The night terrors didn’t start when Adam was born – I’ve always had them, but before him I would be fighting for my own survival. Looking back, that was better, even if I didn’t know it at the time. They’re the bane of my life. They kill my chances of a decent night’s sleep when being a single mum tires me out enough.
This time I’ve walked more than I’ve done in a while. Normally I wake up, confused, standing either by my own bed or Adam’s, often in the middle of a nonsensical, terrified sentence. It happens so often it doesn’t even bother him if he wakes up any more. But then he’s got his father’s practicality. Thankfully, he’s my sense of humour.
I put the light on, look into the mirror, and groan. Dark circles drag the skin under my eyes down, and I know foundation isn’t going to cover them. Not in full daylight. Oh good. I remind myself that it doesn’t matter what the-man-from-the-bar aka oh-crap-he’s-my-new-married-boss thinks of me. Hopefully, he’ll be feeling embarrassed enough to ignore me all day. My stomach still clenches though, and my head thumps from too much wine and too many cigarettes. Woman up, I tell myself. It’ll all be forgotten in a day or so. Just go in and do your job.

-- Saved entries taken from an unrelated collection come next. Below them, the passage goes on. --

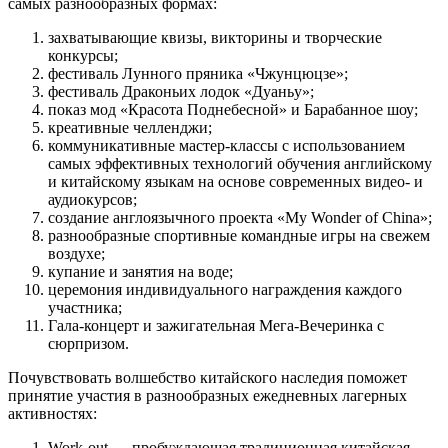
самых разнообразных формах:
захватывающие квизы, викторины и творческие
конкурсы;
фестиваль Лунного пряника «Чжунцюцзе»;
фестиваль Драконьих лодок «Дуаньу»;
показ мод «Красота Поднебесной» и Барабанное шоу;
креативные челленджи;
коммуникативные мастер-классы с использованием
самых эффективных технологий обучения английскому
и китайскому языкам на основе современных видео- и
аудиокурсов;
создание англоязычного проекта «My Wonder of China»;
разнообразные спортивные командные игры на свежем
воздухе;
купание и занятия на воде;
церемония индивидуального награждения каждого
участника;
Гала-концерт и зажигательная Мега-Вечеринка с
сюрпризом.
Почувствовать волшебство китайского наследия поможет
принятие участия в разнообразных ежедневных лагерных
активностях:
Work-out — пробуждающая традиционная китайская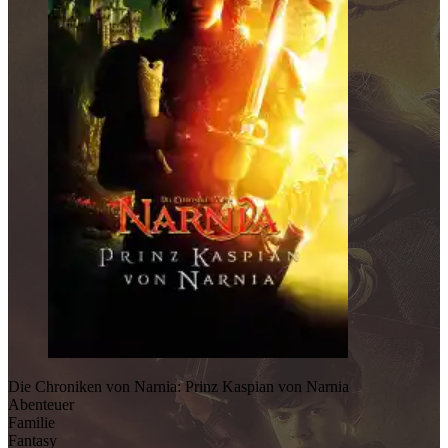
Die Chroniken von Narnia: Prinz Kaspian von Narnia
Abenteuer
Familie
Fantasy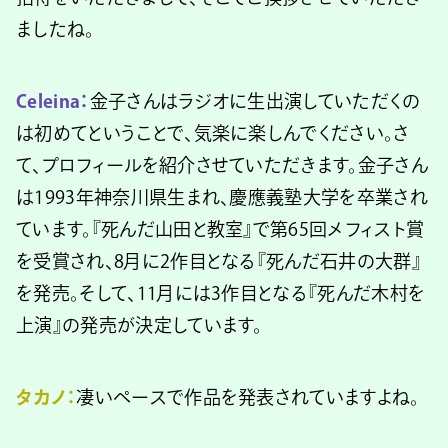
ましたね。
Celeina：
金子さんはラジオに生出演していただくの
は初めてということで、気楽に楽しんでください。さ
て、プロフィールを紹介させていただきます。金子さん
は1993年神奈川県生まれ、慶應義塾大学を卒業され
ています。『死んだ山田と教室』で第65回メフィスト賞
を受賞され、8月に2作目となる『死んだ石井の大群』
を発売。そして、11月には3作目となる『死んだ木村を
上演』の発売が決定しています。
タカノ：
凄いペースで作品を発表されていますよね。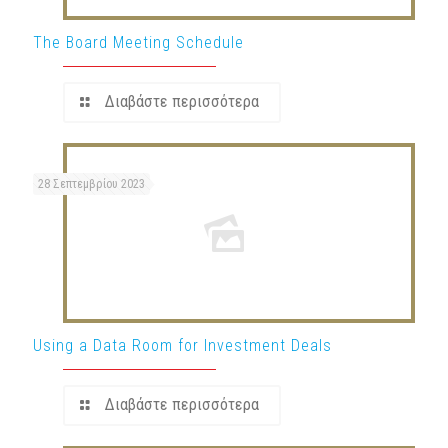
The Board Meeting Schedule
Διαβάστε περισσότερα
28 Σεπτεμβρίου 2023
Using a Data Room for Investment Deals
Διαβάστε περισσότερα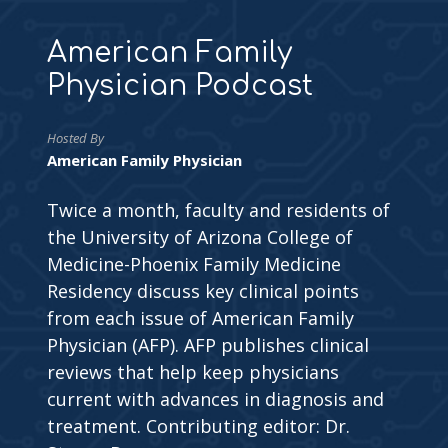
American Family
Physician Podcast
Hosted By
American Family Physician
Twice a month, faculty and residents of
the University of Arizona College of
Medicine-Phoenix Family Medicine
Residency discuss key clinical points
from each issue of American Family
Physician (AFP). AFP publishes clinical
reviews that help keep physicians
current with advances in diagnosis and
treatment. Contributing editor: Dr.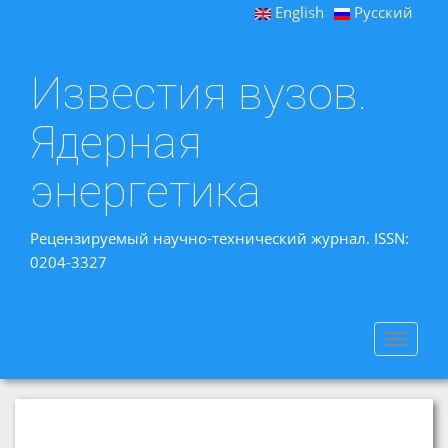
English
Русский
Известия вузов.
Ядерная
энергетика
Рецензируемый научно-технический журнал. ISSN:
0204-3327
Toggle
navigat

It’s only four in the morning, and I drink some water, then turn the light out and creep back to my own bed hoping at least to doze until the alarm goes off at six. I refuse to think about the way his mouth felt on mine and how good it was, if only briefly, to have that surge of desire. To feel that connection with someone. I stare at the wall and contemplate counting sheep, and then I realise that under my nerves I’m also excited to see him again. I grit my teeth and curse myself as an idiot. I am not that woman.